The bibliography is rich but avoids non-English scholarship. Major publications (including almost the entire monograph series for Syme Viannou), recent studies, even a book on Cretan settlements10 are overlooked. The spelling and accent of Greek titles is vandalized and, generally, the reference list has escaped any editing.

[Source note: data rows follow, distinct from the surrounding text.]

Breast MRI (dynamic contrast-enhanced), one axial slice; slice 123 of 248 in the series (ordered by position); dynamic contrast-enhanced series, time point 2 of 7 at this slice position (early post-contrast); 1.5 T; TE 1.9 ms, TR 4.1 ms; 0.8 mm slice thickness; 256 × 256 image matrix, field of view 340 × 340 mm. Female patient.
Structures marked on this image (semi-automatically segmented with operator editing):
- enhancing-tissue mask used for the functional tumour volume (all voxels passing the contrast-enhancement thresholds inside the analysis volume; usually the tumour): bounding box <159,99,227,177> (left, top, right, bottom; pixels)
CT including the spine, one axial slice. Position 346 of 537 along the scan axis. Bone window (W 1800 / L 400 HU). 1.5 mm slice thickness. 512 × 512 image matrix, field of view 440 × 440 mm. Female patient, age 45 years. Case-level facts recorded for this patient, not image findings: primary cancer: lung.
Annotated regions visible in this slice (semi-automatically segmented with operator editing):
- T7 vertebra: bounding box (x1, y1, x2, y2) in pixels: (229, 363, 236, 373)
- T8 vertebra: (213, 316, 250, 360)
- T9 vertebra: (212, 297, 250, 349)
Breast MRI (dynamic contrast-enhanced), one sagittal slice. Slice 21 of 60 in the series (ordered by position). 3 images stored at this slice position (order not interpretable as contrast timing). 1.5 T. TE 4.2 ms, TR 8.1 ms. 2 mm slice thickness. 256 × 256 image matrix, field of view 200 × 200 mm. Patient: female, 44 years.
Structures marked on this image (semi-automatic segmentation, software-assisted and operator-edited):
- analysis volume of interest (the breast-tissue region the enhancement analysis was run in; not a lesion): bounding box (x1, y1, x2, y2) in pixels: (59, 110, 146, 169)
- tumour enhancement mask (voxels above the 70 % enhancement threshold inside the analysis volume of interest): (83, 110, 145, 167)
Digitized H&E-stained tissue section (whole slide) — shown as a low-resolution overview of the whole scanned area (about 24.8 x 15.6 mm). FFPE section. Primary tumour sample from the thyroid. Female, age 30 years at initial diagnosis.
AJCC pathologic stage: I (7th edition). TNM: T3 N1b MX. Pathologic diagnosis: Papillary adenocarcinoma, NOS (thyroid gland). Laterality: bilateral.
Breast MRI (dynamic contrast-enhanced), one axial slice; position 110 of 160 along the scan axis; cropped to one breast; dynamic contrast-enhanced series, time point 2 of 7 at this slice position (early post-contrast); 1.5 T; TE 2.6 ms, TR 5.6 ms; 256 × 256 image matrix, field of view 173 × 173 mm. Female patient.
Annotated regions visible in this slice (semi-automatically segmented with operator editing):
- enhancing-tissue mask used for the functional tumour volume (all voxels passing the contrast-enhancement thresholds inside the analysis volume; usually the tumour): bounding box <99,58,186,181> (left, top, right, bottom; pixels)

On the whole, the book is outdated and, in places, rich in misunderstandings and factual errors, which, I fear, may be reproduced by non-specialists in the future. It is, however, useful and comprehensive and will stimulate much discussion.
Notes
1. E. Mackil. 2004. Wandering Cities: Alternatives to Catastrophe in the Greek Polis. American Journal of Archaeology 108: 493-516. P. A. McAnany and N. Yoffee. 2010. Questioning Collapse: Human Resilience, Ecological Vulnerability, and the Aftermath of Empire. Cambridge.
2. On this period see B. L. Erickson. 2010. Crete in Transition: The Pottery Styles and Island History in the Archaic and Classical Periods. Princeton.
3. Much missed is S. P. Morris. 1992. Daidalos and the origins of Greek art. Princeton: 150-172.
4. C. Constantakopoulou. 2007. The Dance of the Islands. Oxford. A. B. Knapp. 2008. Prehistoric and Protohistoric Cyprus. Oxford.
5. J. D. S. Pendlebury. 1939. The Archaeology of Crete. London, 303, 305.
6. J. N. Coldstream and H. W. Catling, eds. 1996. Knossos North Cemetery: Early Greek Tombs. London, 715.
7. ibid, 718. J. Whitley. 1986. Style, Burial and Society in Dark Age Greece (PhD thesis, Cambridge University), figure 5.
8. A. Kotsonas. 2011. Quantification of ceramics from Early Iron Age tombs. S. Verdan, T. Theurillat and A. Kenzelmann Pfyffer (eds), Early Iron Age pottery: a quantitative approach. Oxford: 129-138.
9. Coldstream 1968, 375.
10. N. Ξιφαράς. 2004. Οικιστική της Πρωτογεωμετρικής και Γεωμετρικής Κρήτης. Ρέθυμνο.